Annem benden sadece hayatımı almadı. Giderken benden Barış'ı da aldı. Belki o zamanları elimde tutsaydım şimdi Barışın elinden de tutabilirdim. "Güzel günlerdi." deyip yanımda duran Barışa baktım. Yüzünde sanki o günleri özlemiş gibi bir ifade gördüm ama inanımıyordum. Kendimi kandırmayacaktım. Hem eğer o günleri özlemiş olsaydı şimdi benim yanımda olurdu. Sedanın değil. "Evet.. Hemde çok. Hepberaberdik. Sen, sizinkiler, babam, annem.."

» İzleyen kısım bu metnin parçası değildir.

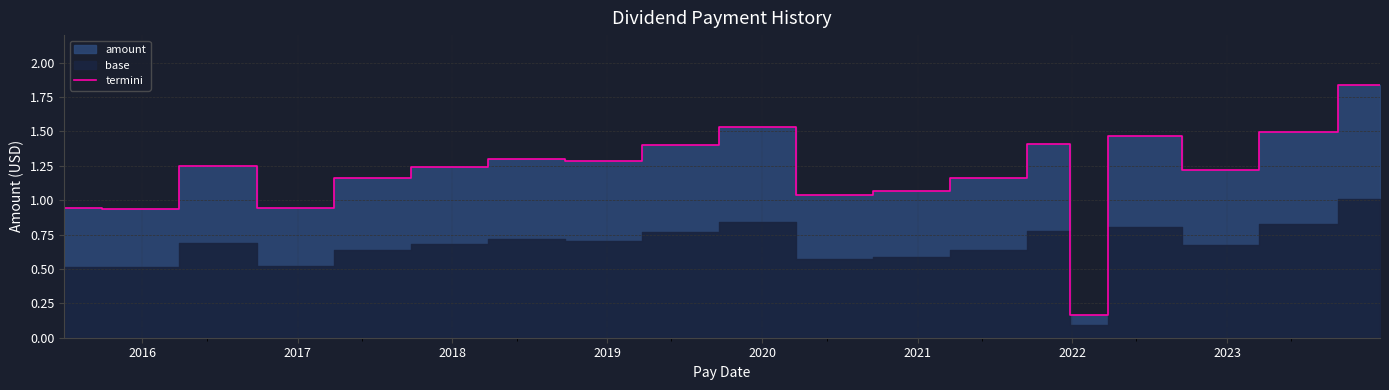

Reading left to right, list all the values displayed in this chart.

0.9	0.9	1.3	0.9	1.2	1.2	1.3	1.3	1.4	1.5	1.0	1.1	1.2	1.4	0.2	1.5	1.2	1.5	1.8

"Ben hala burdayım." deyince yüzümde buruk bir gülümseme ile cevap verebilmiştim sadece. Sen burda olduğunu san. Ama gerçeklerin yazıldığı satırlarda bana en uzak yerdesin.. Belki bir gün o günlerdeki gibi olabiliriz. "Sen hazır mısın?" biraz geri çekilip üzerini gösterdi. Siyah üzerinde mavinin tonlarında binalar ve İstanbul yazısı olan bir t-shirt. Altınada siyah bir kot. Aşırı derecede taş olmuştu. Onu bu halde dışarı çıkartacaktım. Ve ben onun yanında böyle kezban gibimi gidecektim. Evet buldum. "Bana bir tane dar kotlarından versene. Ama biraz küçük olsun yani beli bana göre."

"Sen neler planlıyorsun? Ayrıca belinin sana göre bir pantolonum olduğunu düşünmüyorum."

"Ahh hadi ama.. Burada eski eşyalarından hiç mi yok?"